In 2019, PEC worked with Bonneville Environmental Foundation to help us measure our carbon and water footprints. We purchased carbon offsets, renewable energy certificates, and water restoration credits to help counterbalance these footprints. That same year, we served as the sustainability partner for the GAP relay and provided carbon offsets for the event.
Offsets do not cancel out one’s carbon use, and reducing one’s energy consumption remains the most impactful measure a single individual can take to combat climate change. Yet, as 21st century humans, we are all inevitably going to leave a footprint of some kind, even if we use every energy-saving precaution. Carbon offsets are a great way to stay accountable for the carbon emissions that remain, to some extent, unavoidable. They offer the opportunity to balance one’s carbon footprint by investing in projects that have proven success at reducing carbon emissions. One carbon offset is equal to one metric ton of greenhouse gas emissions that are kept from entering the atmosphere through a variety of projects, such as renewable energy production and grassland conservation.
With the framework for this process already in place, we decided to calculate our footprint once again for 2020. However, this past year looked a little different. Like most organizations, the COVID-19 pandemic had a significant impact on our day-to-day operations. By mid-March, we could no longer meet with our partners in person and began conducting all meetings virtually, ceasing travel completely. Employees stopped commuting to and from the office and instead worked from home. And since employees weren’t performing from the office, our electricity, natural gas and water use significantly dropped as well.
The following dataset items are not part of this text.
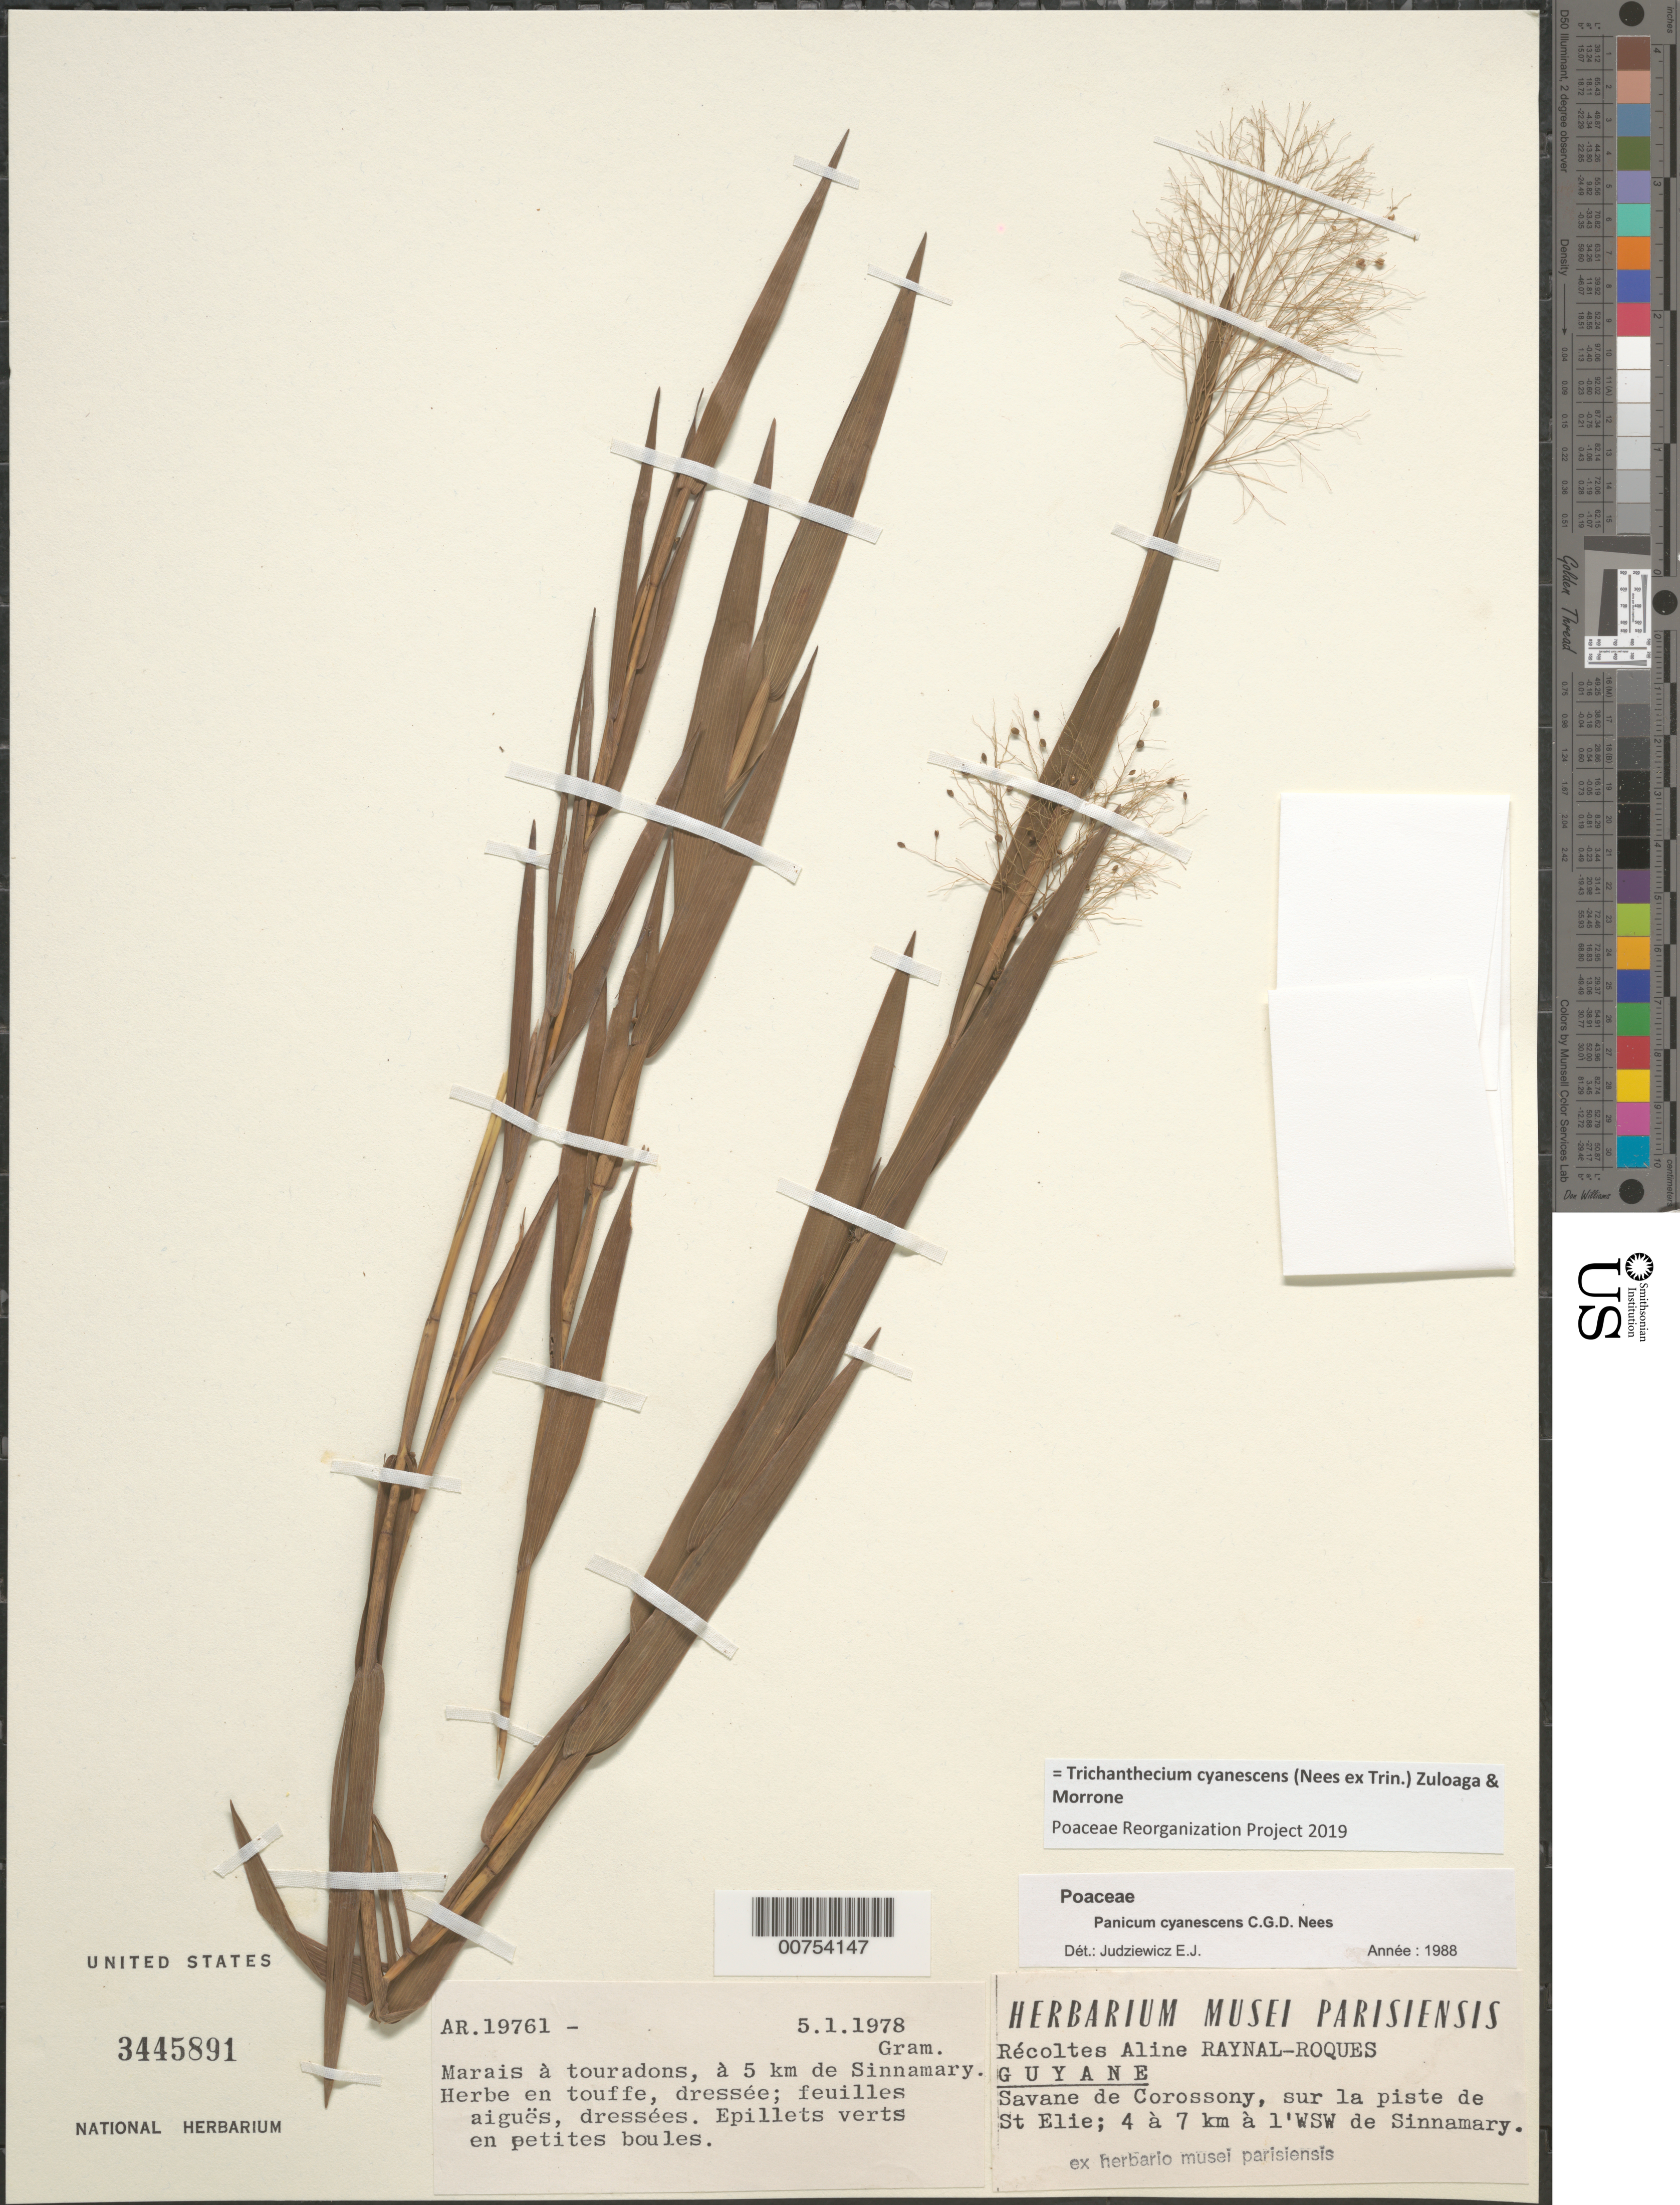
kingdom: Plantae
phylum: Tracheophyta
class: Liliopsida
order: Poales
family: Poaceae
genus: Panicum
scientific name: Panicum cyanescens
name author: Nees ex Trin.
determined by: Judziewicz, E. J.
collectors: A. M. Raynal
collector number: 19761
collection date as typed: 5-Jan-78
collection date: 1978-01-05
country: French Guiana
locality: Savane de Corossony, Piste de Saint-Élie, 5 km WSW de Sinnamary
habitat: Marais a touradons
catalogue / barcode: US 3445891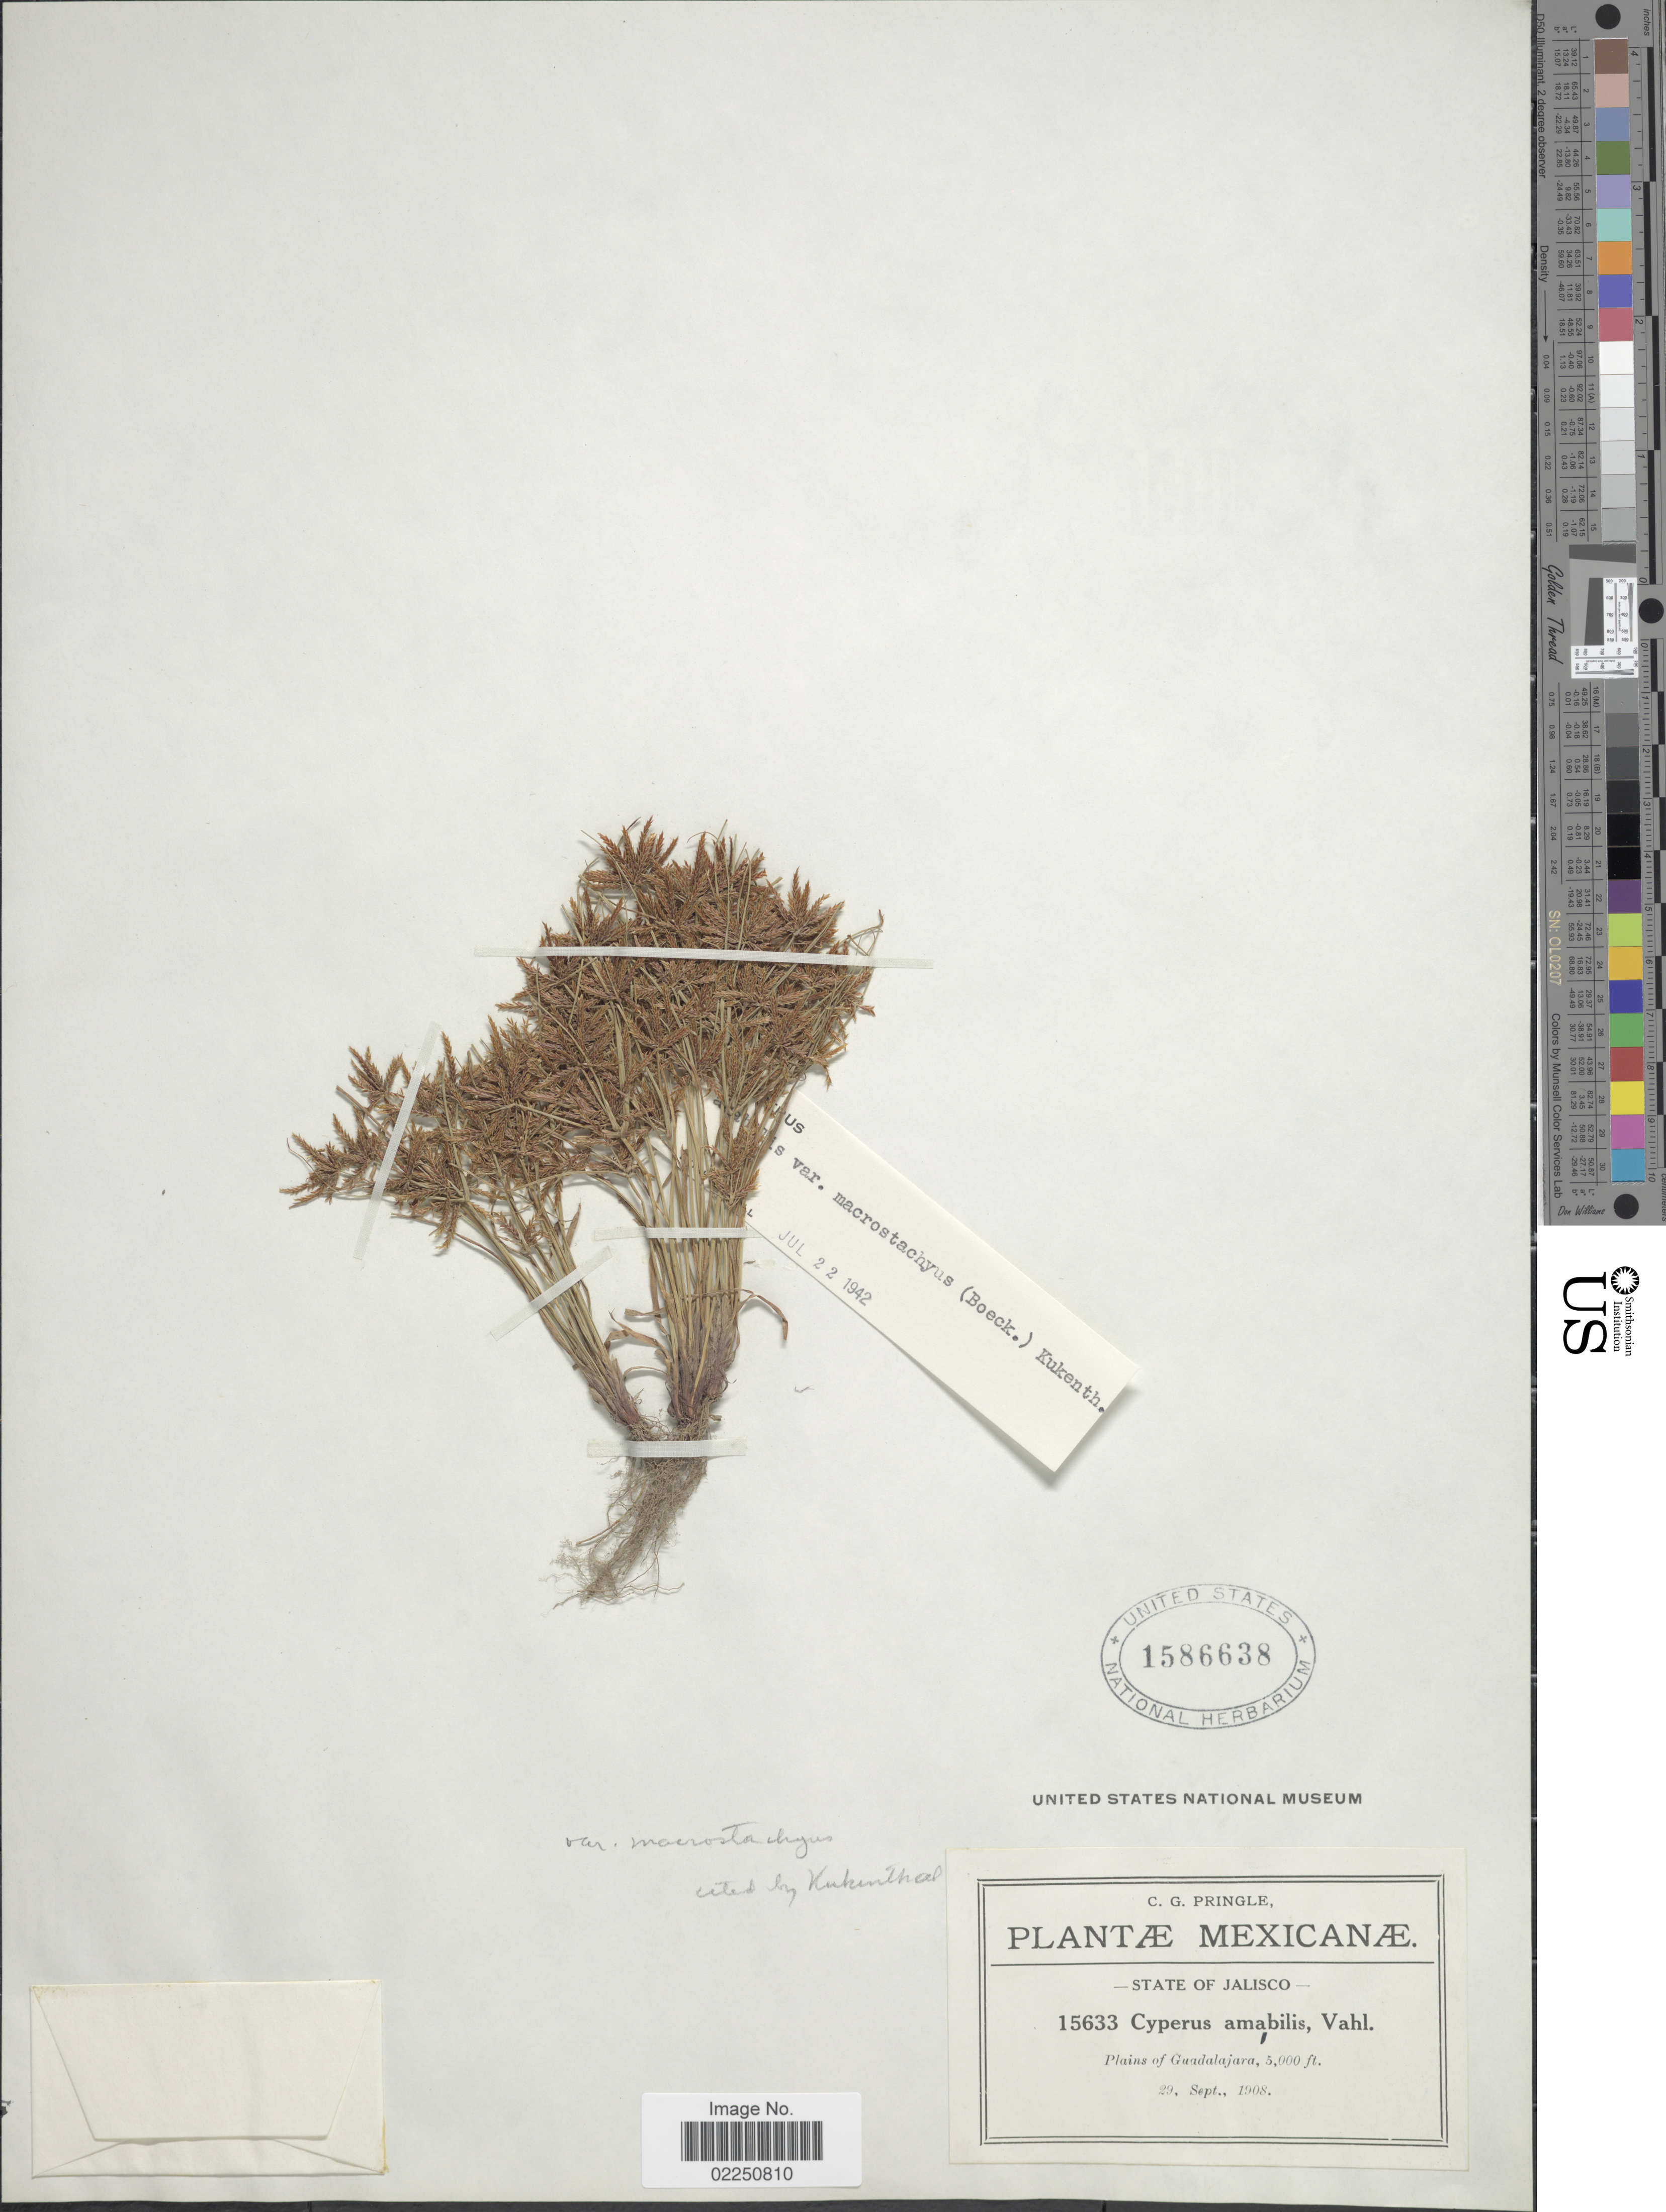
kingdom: Plantae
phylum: Tracheophyta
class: Liliopsida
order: Poales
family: Cyperaceae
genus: Cyperus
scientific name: Cyperus amabilis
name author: Vahl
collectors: C. G. Pringle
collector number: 15633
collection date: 1908-09-29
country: Mexico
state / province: Jalisco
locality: Plains of Guadalajara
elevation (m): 1524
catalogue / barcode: US 1586638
There are still some factors to consider, however, even when your employees are working from home. For example, although we weren’t using the utilities provided by our usual office spaces, our employees still used these resources throughout the workday within their own homes. For this reason, we chose to purchase the same amount of Renewable Energy Certificates and Water Restoration Credits that we would for a normal year.
A new factor that we also included was our emissions that result from mailing and shipping. To simplify this concept, we decided to begin enforcing a “carbon tax” on our total shipping expenses for the year. Even with these considerations, our emissions resulting from commutes and travel declined significantly from the prior year, resulting in the overall reduction of our carbon footprint by about 33%.
This past year looked a little different… the COVID-19 pandemic had a significant impact on our day-to-day operations.
Based on PEC’s estimated carbon footprint, we purchased 29 carbon offsets, generated through wind energy production projects, and 128 Renewable Energy Certificates to match our electricity use by funding renewable energy sources. This is the equivalent to offsetting 20 homes’ electricity use for the year. We also balanced 100% of our water use for 2020 through the purchase of Water Restoration Credits, which restore 1,000 gallons of water per credit to a critically depleted watershed.
The past year may be an unlikely model of what our footprint will look like in the future – as we intend to return to our offices when it is safe to do so – but these unique circumstances present an opportunity to maintain and improve our corporate sustainability practices going forward. While meeting with partners and conducting gatherings remains crucial to PEC’s work, perhaps one unexpected lesson this time has taught us is that we can conduct at least some of these meetings virtually, allowing us to still make connections, while cutting down on our carbon use.
Whatever the remainder of this year holds, PEC looks forward to conducting our work as effectively, safely, and sustainably as we can.